On the Energy Cost of Channel Based Key Agreement

Abstract

Besides security, energy consumption is a major concern for devices in the Internet of Things (IoT). We compare the energy consumption of two key agreement schemes -- Channel-Based Key Agreement (CBKA) and Elliptic Curve Diffie-Hellman (ECDH) -- in the IoT setting, using Wi-Fi as wireless communication interface. While ECDH is a well-studied protocol, CBKA has received attention only in recent years. Several publications proposed CBKA as a low-energy alternative to ECDH, but they did not address the energy cost of communication. For a fair comparison, we implemented the schemes on a 32-bit ARM Cortex M3-based IoT platform and measured the respective energy consumption for computation and communication.

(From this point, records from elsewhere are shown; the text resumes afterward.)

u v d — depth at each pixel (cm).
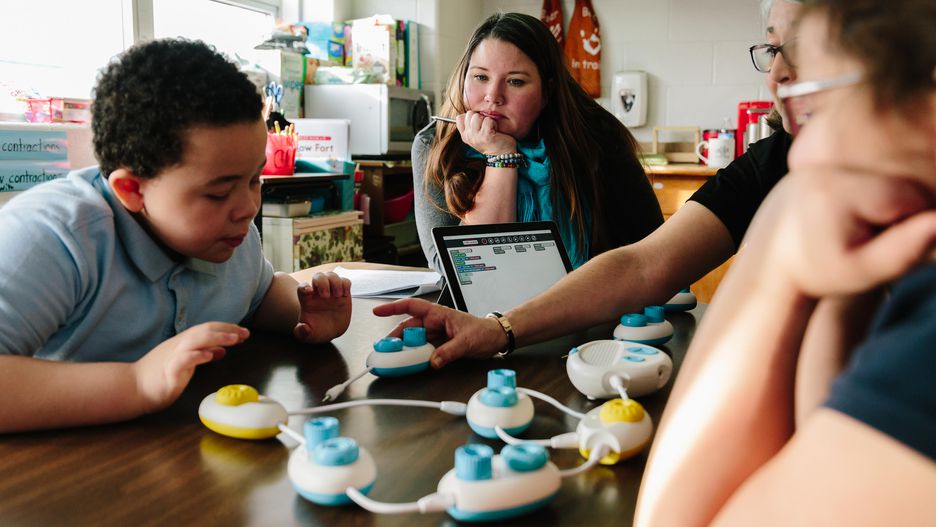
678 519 35
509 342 94
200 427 69
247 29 371
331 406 71
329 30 365
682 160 384
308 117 355
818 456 25
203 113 80
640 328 98
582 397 79
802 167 29
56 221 83
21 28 253
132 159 83
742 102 365
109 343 92
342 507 53
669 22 391
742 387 35
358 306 125
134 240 90
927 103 26
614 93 400
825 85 27
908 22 25
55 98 228
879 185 27
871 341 26
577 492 56
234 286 108
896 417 23
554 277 125
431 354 87
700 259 114
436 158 173
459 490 51
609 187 174
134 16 290
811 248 29
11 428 67
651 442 63
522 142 170
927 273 25
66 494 55
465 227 118
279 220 267
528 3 423
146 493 55
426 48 396
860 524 24
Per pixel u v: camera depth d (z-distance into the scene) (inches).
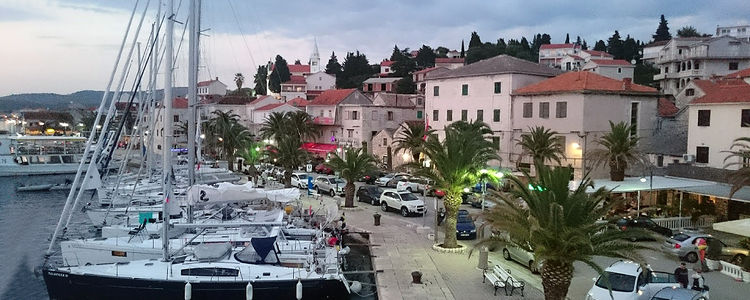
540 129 1834.4
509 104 2217.0
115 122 3341.5
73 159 3282.5
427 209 1669.5
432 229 1352.1
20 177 3036.4
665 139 2071.9
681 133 2074.3
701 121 1646.2
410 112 3186.5
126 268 888.9
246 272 861.8
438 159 1117.7
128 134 3486.7
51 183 2792.8
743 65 3253.0
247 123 3993.6
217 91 5324.8
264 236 1011.3
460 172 1111.6
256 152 2613.2
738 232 916.0
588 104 1923.0
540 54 5447.8
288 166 2023.9
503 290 869.8
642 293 753.0
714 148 1604.3
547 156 1798.7
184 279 845.2
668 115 2103.8
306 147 3230.8
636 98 2011.6
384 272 977.5
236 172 2775.6
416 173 1153.4
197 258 903.1
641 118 2028.8
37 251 1347.2
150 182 1913.1
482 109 2346.2
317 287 853.2
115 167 3080.7
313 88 5428.2
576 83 1988.2
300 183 2091.5
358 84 5826.8
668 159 1956.2
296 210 1376.7
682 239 1104.2
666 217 1466.5
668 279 816.3
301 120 3090.6
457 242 1231.5
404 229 1375.5
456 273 976.9
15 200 2247.8
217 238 1031.6
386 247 1175.6
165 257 921.5
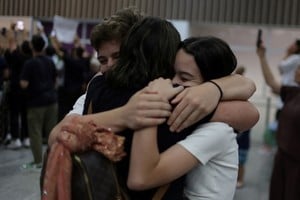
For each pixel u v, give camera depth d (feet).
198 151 3.28
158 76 3.46
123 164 3.32
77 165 3.10
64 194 3.06
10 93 16.79
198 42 3.58
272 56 27.73
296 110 8.24
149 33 3.47
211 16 27.22
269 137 23.86
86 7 27.81
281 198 8.57
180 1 27.43
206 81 3.63
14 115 16.89
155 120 3.15
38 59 15.26
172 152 3.23
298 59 19.81
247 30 27.99
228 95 3.52
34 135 14.43
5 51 16.37
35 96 14.82
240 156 14.65
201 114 3.33
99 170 3.11
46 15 27.02
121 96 3.46
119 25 3.95
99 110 3.54
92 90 3.71
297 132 8.22
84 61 19.92
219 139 3.38
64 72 19.40
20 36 17.24
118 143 3.19
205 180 3.51
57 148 3.20
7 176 12.38
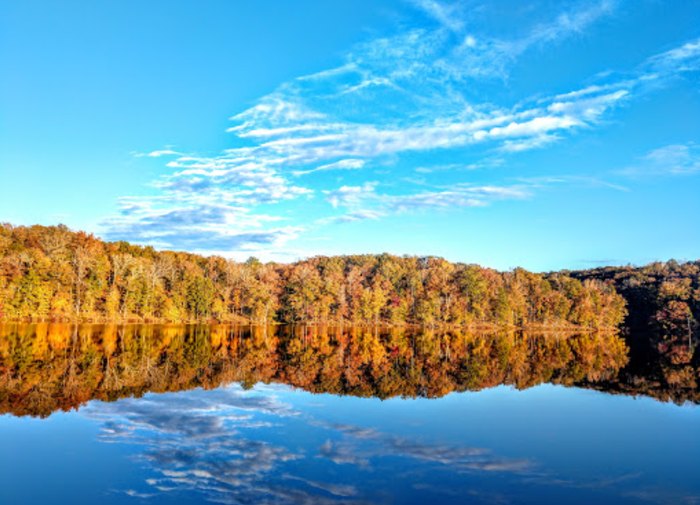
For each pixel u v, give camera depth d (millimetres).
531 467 14852
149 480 12883
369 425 19031
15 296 69875
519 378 34344
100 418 19000
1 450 15102
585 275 166375
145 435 16781
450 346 62000
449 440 17391
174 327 78625
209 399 22969
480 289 112125
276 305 106125
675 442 17875
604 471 14680
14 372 29156
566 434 18719
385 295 111500
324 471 13812
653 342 81000
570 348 63938
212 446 15750
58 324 69750
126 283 82438
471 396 26500
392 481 13250
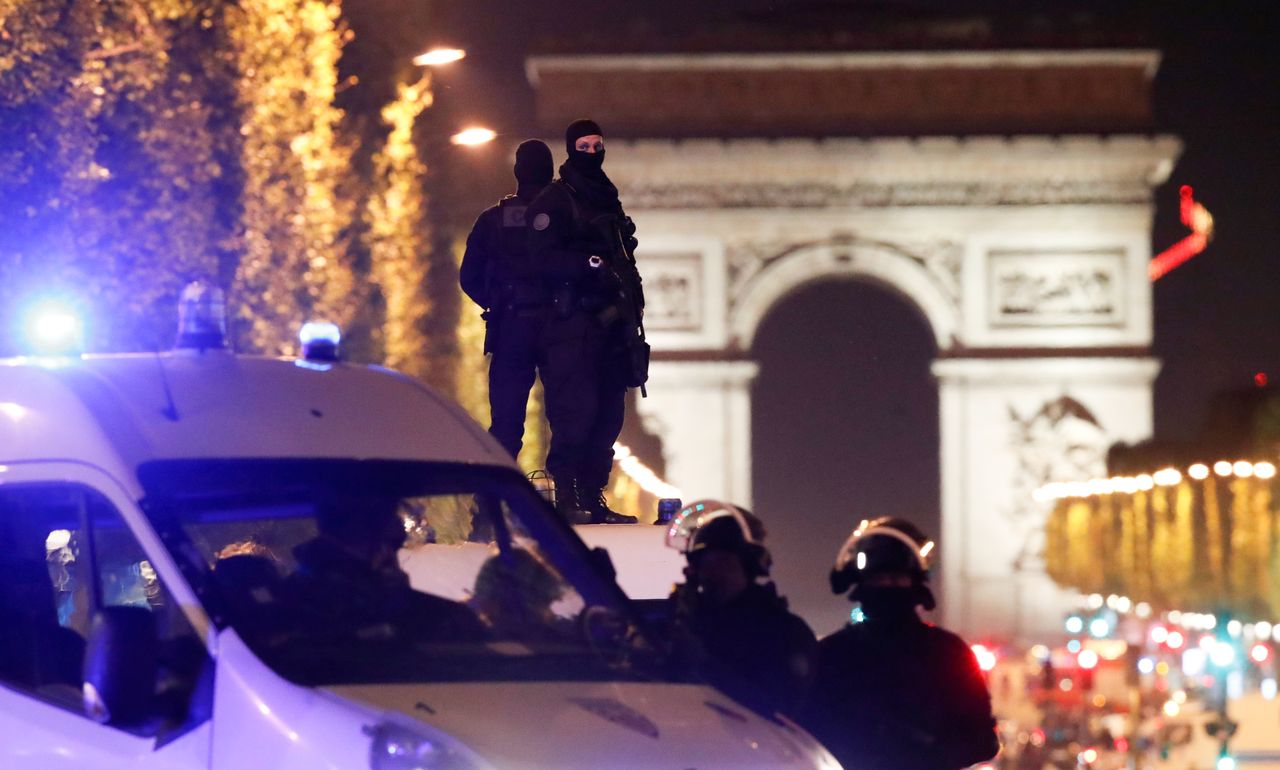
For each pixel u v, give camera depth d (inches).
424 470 1680.6
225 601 1521.9
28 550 1691.7
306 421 1681.8
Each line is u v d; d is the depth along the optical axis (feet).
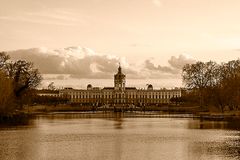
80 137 365.20
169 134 390.63
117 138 357.82
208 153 268.82
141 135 382.63
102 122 584.81
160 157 254.68
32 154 263.49
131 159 248.11
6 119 603.67
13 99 623.36
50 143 319.06
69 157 254.06
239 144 312.29
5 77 587.27
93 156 257.55
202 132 406.21
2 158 248.52
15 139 343.67
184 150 281.95
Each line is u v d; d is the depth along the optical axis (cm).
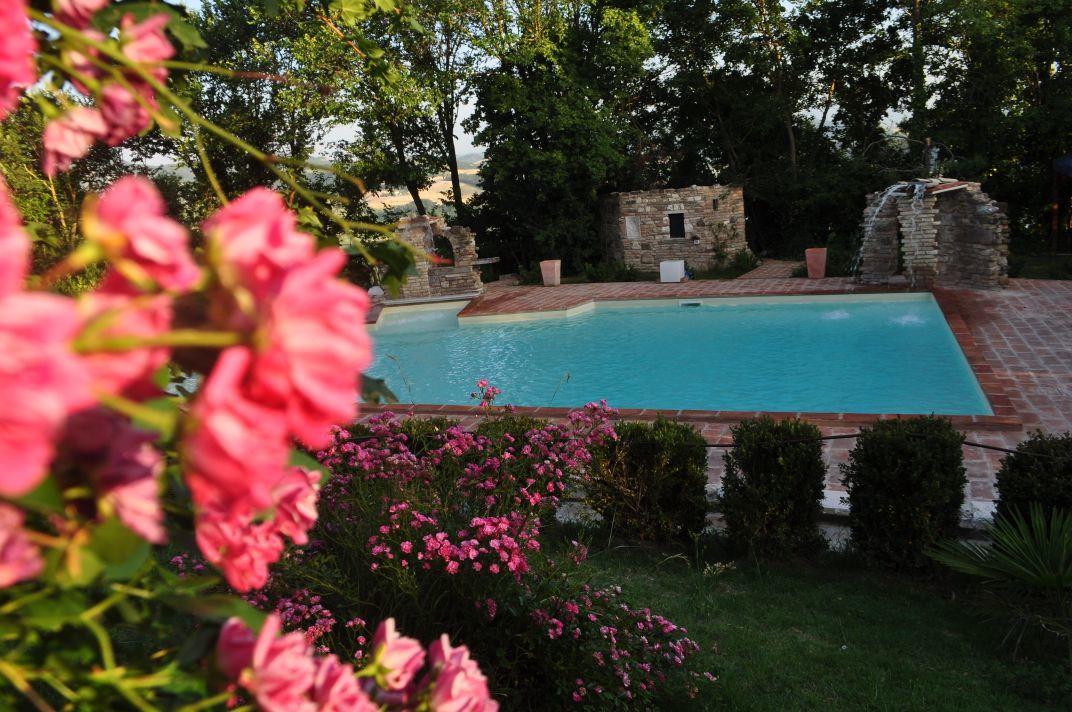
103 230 57
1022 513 664
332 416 54
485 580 438
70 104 108
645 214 2781
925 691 539
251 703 87
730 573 733
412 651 103
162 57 106
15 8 65
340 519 446
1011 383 1213
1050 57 2688
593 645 463
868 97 3177
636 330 2000
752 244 3156
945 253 2131
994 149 2778
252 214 61
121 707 94
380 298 2453
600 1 2808
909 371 1466
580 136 2738
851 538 761
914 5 2811
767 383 1502
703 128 3253
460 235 2503
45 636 95
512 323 2202
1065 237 2816
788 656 586
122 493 64
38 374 44
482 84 2789
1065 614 560
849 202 2861
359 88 2006
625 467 779
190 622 129
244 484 53
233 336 53
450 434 543
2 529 61
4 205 51
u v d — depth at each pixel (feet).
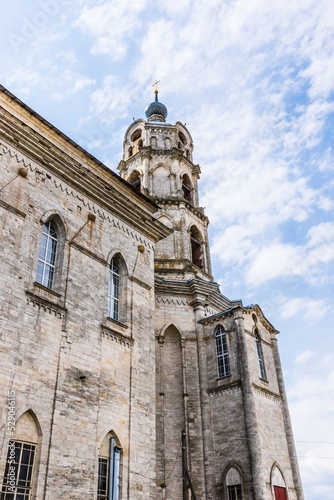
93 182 90.68
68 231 83.05
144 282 97.40
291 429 111.96
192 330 121.29
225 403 106.83
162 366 116.06
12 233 71.97
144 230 103.09
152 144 160.45
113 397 79.15
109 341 82.89
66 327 75.05
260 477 94.02
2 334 64.59
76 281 80.64
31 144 80.38
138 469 78.28
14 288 68.80
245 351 108.78
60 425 68.03
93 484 69.67
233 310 114.52
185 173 157.89
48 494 62.80
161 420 109.09
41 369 68.54
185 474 89.04
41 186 80.94
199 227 150.51
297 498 103.86
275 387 115.85
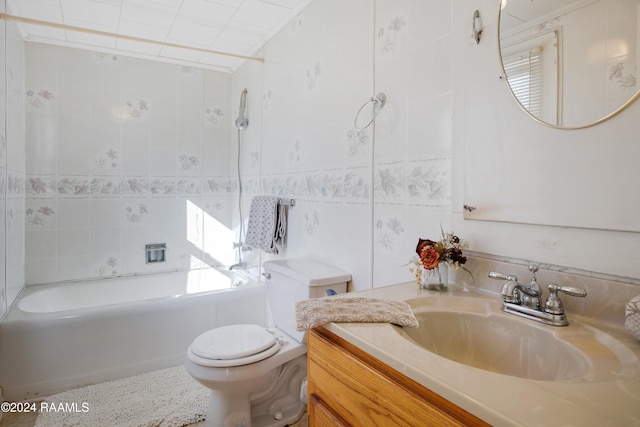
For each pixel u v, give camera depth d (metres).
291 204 2.26
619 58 0.83
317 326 0.89
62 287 2.61
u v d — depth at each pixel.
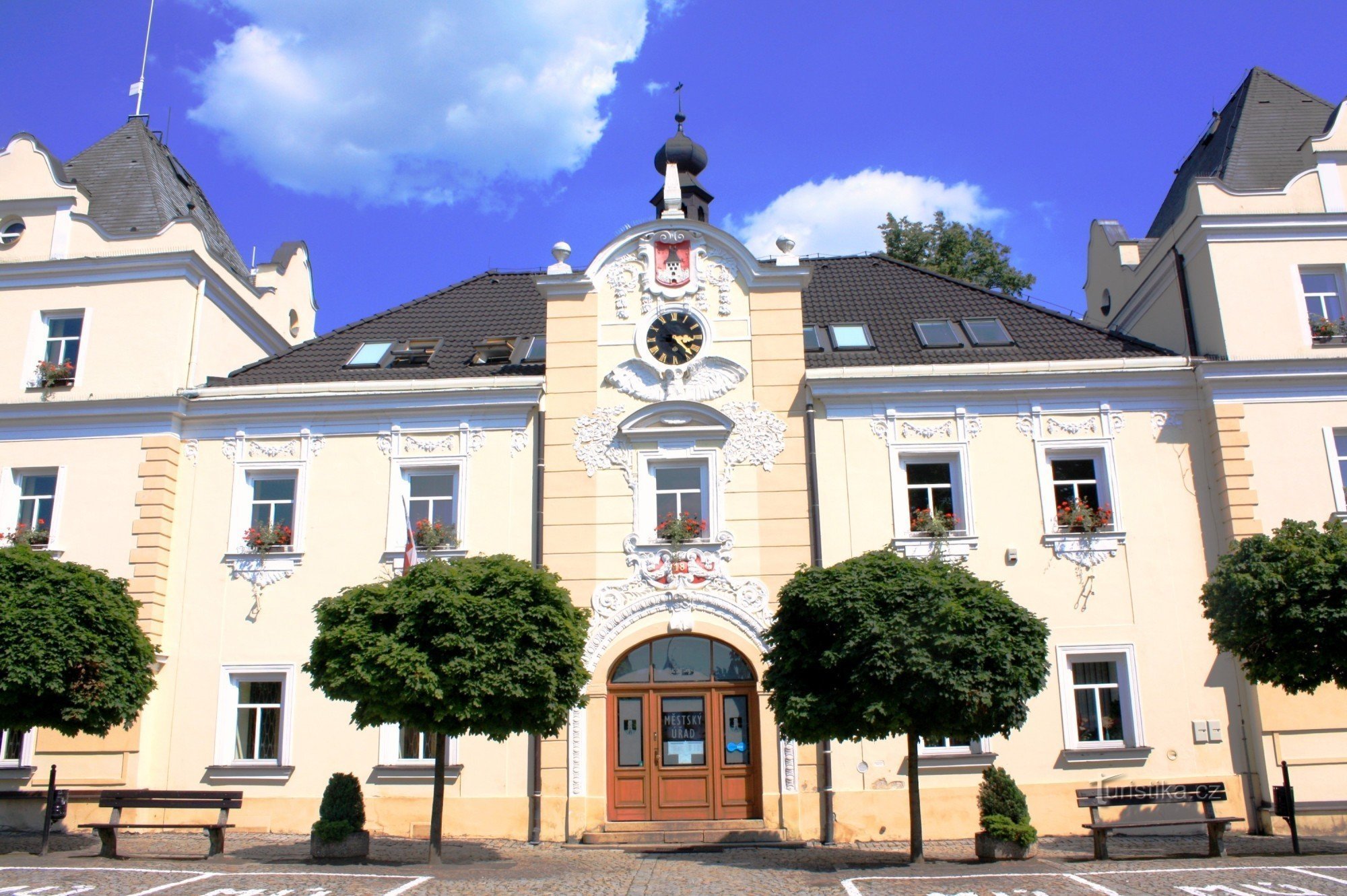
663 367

Our results show that the limiting factor for CBKA over Wi-Fi is the energy cost of communication, in particular the cost of acquiring the Received Signal Strength Indicator (RSSI) values. Even in an optimal scenario, CBKA must not measure more than ca. 300 RSSI values to be more energy efficient than ECDH. This is at most 1/5 of RSSI values required by CBKA implementations reported in the literature. As an optimization, we present a refined CBKA protocol which can save up to 25% of the energy compared to existing protocols by exploiting inherent data exchanges for entropy extraction.